## Architecture Overview
- `PDFDownloader` (base) provides shared HTTP + save helpers.
- Strategy subclasses: `UnpaywallDownloader`, `CrossrefDownloader`, `SciHubDownloader`.
- `PDFDownloadManager` tries strategies in order, regenerating an email for Unpaywall every 50 DOIs.
- Added helper `run_bulk_download` in `downloader.py` that instantiates strategies and returns a DataFrame of results + saves `download_summary.csv`.

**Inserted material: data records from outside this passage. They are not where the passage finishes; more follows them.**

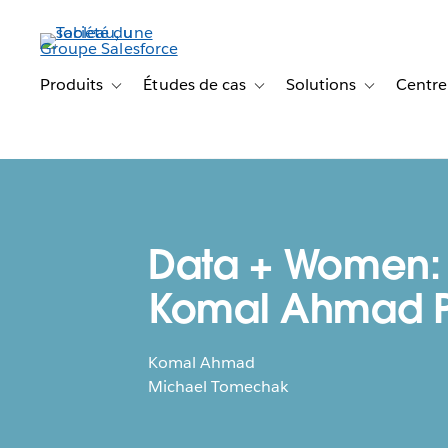
Aller
au
contenu
principal
Produits
Études de cas
Solutions
Centre
Toggle sub-navigation for Produits
Toggle sub-navigation for Étude
Toggle sub-na
Data + Women:
Komal Ahmad P
Komal Ahmad
Michael Tomechak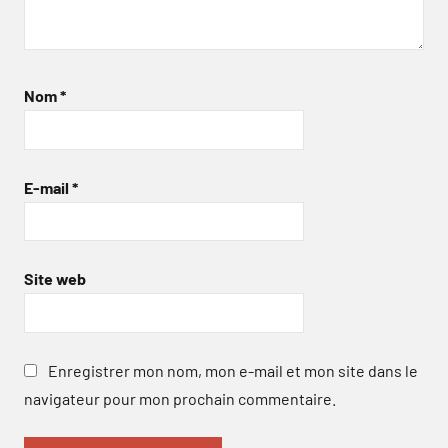
Nom
*
E-mail
*
Site web
Enregistrer mon nom, mon e-mail et mon site dans le
navigateur pour mon prochain commentaire.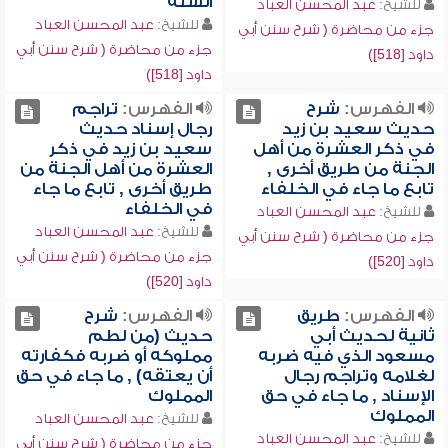
السنة
للشيخ:
عبد المحسن العباد
للشيخ:
عبد المحسن العباد
جزء من محاضرة ( شرح سنن أبي
جزء من محاضرة ( شرح سنن أبي
داود [518])
داود [518])
الفهرس:
شرح
الفهرس:
تراجم
حديث سعيد بن زيد
رجال إسناد حديث
في ذكر العشرة من أهل
سعيد بن زيد في ذكر
الجنة من طريق أخرى ,
العشرة من أهل الجنة من
تابع ما جاء في الخلفاء
طريق أخرى , تابع ما جاء
في الخلفاء
للشيخ:
عبد المحسن العباد
للشيخ:
عبد المحسن العباد
جزء من محاضرة ( شرح سنن أبي
جزء من محاضرة ( شرح سنن أبي
داود [520])
داود [520])
الفهرس:
طريق
الفهرس:
شرح
ثانية لحديث أبي
حديث (من لطم
مسعود الذي فيه ضربه
مملوكه أو ضربه فكفارته
لغلامه وتراجم رجال
أن يعتقه) , ما جاء في حق
الإسناد , ما جاء في حق
المملوك
المملوك
للشيخ:
عبد المحسن العباد
للشيخ:
عبد المحسن العباد
جزء من محاضرة ( شرح سنن أبي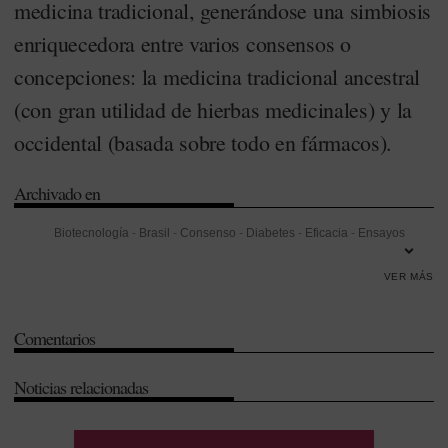
medicina tradicional, generándose una simbiosis
enriquecedora entre varios consensos o
concepciones: la medicina tradicional ancestral
(con gran utilidad de hierbas medicinales) y la
occidental (basada sobre todo en fármacos).
Archivado en
Biotecnología
-
Brasil
-
Consenso
-
Diabetes
-
Eficacia
-
Ensayos
clínicos
-
Extremadura
-
Formación
-
Genética
-
Investigación
-
VER MÁS
Investigación Desarrollo e Innovación (I+D+i)
-
Medicina
individualizada
-
México
-
Oncología
-
Perú
-
Portugal
-
Seguridad
-
Comentarios
Unión Europea (UE)
Noticias relacionadas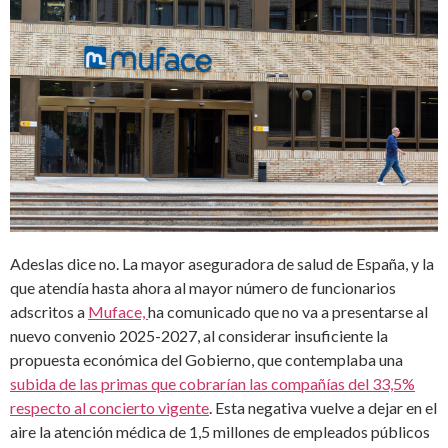
Adeslas dice no. La mayor aseguradora de salud de España, y la
que atendía hasta ahora al mayor número de funcionarios
adscritos a
Muface,
ha comunicado que no va a presentarse al
nuevo convenio 2025-2027, al considerar insuficiente la
propuesta económica del Gobierno, que contemplaba una
subida de las primas que cobrarían las compañías del 33,5%
respecto al concierto vigente
. Esta negativa vuelve a dejar en el
aire la atención médica de 1,5 millones de empleados públicos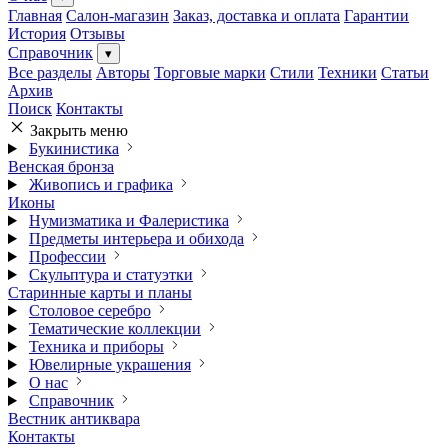
Главная
Салон-магазин
Заказ, доставка и оплата
Гарантии
История
Отзывы
Справочник
▾
Все разделы
Авторы
Торговые марки
Стили
Техники
Статьи
Архив
Поиск
Контакты
Закрыть меню
Букинистика
Венская бронза
Живопись и графика
Иконы
Нумизматика и Фалеристика
Предметы интерьера и обихода
Профессии
Скульптура и статуэтки
Старинные карты и планы
Столовое серебро
Тематические коллекции
Техника и приборы
Ювелирные украшения
О нас
Справочник
Вестник антиквара
Контакты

> Add new sources by creating another subclass of `PDFDownloader` and including it in the list inside `run_bulk_download`.

In [1]:
# Imports: keep notebook light; heavy logic resides in downloader.py
import pandas as pd
from downloader import run_bulk_download
from pathlib import Path

In [2]:
# Load DOIs from CSV (expects a column named 'doi')
doi_file = 'sample_doi.csv'
dois = pd.read_csv(doi_file)['doi'].dropna().tolist()
len(dois)

30

In [3]:
# Run bulk download via plugin manager helper
results_df = run_bulk_download(dois, download_dir='fulldownloads')
results_df.head()

2025-11-14 14:07:55,379 - INFO - Starting download for 30 DOI(s). Initial email generated.
2025-11-14 14:07:55,380 - INFO - --- Starting download process for DOI: 10.1093/humrep/dex273 ---
2025-11-14 14:07:55,380 - INFO - Trying strategy: UnpaywallDownloader
2025-11-14 14:07:55,381 - INFO - Unpaywall: querying API at https://api.unpaywall.org/v2/10.1093/humrep/dex273?email=ar8vd7i5pi@gmail.com
2025-11-14 14:07:55,380 - INFO - --- Starting download process for DOI: 10.1093/humrep/dex273 ---
2025-11-14 14:07:55,380 - INFO - Trying strategy: UnpaywallDownloader
2025-11-14 14:07:55,381 - INFO - Unpaywall: querying API at https://api.unpaywall.org/v2/10.1093/humrep/dex273?email=ar8vd7i5pi@gmail.com
2025-11-14 14:07:56,386 - INFO - Trying strategy: CrossrefDownloader
2025-11-14 14:07:56,386 - INFO - Crossref: querying API for 10.1093/humrep/dex273
2025-11-14 14:07:56,386 - INFO - Trying strategy: CrossrefDownloader
2025-11-14 14:07:56,386 - INFO - Crossref: querying API for 10.1093/humrep/de

Unnamed: 0,doi,success
0,10.1093/humrep/dex273,True
1,10.1371/journal.pbio.2002173,True
2,10.1186/s13063-017-2034-0,True
3,10.1097/SLA.0000000000001795,True
4,10.1136/postgradmedj-2020-139392,True


In [4]:
# Quick success summary
success_count = results_df['success'].sum()
total = len(results_df)
print(f'Success: {success_count}/{total} ( {success_count/total:.1%} )')
print('Saved summary CSV at: fulldownloads/download_summary.csv')

Success: 28/30 ( 93.3% )
Saved summary CSV at: fulldownloads/download_summary.csv


## Extending
To add a new source: create a new subclass of `PDFDownloader` in `plugins_class.py` implementing `try_download(doi)` and then include it inside the list built in `run_bulk_download` (modify in `downloader.py`). The notebook code remains unchanged.

In [1]:
# Create a zip archive of all downloaded PDFs + summary CSV
from downloader import zip_downloads
zip_path = zip_downloads('fulldownloads', zip_name='papers_download')
zip_path

2025-11-14 14:11:16,478 - INFO - Created zip archive at papers_download.zip


WindowsPath('papers_download.zip')

## Download as Zip
You can run the previous cell to create `papers_download.zip` in the project root for easy manual download or sharing.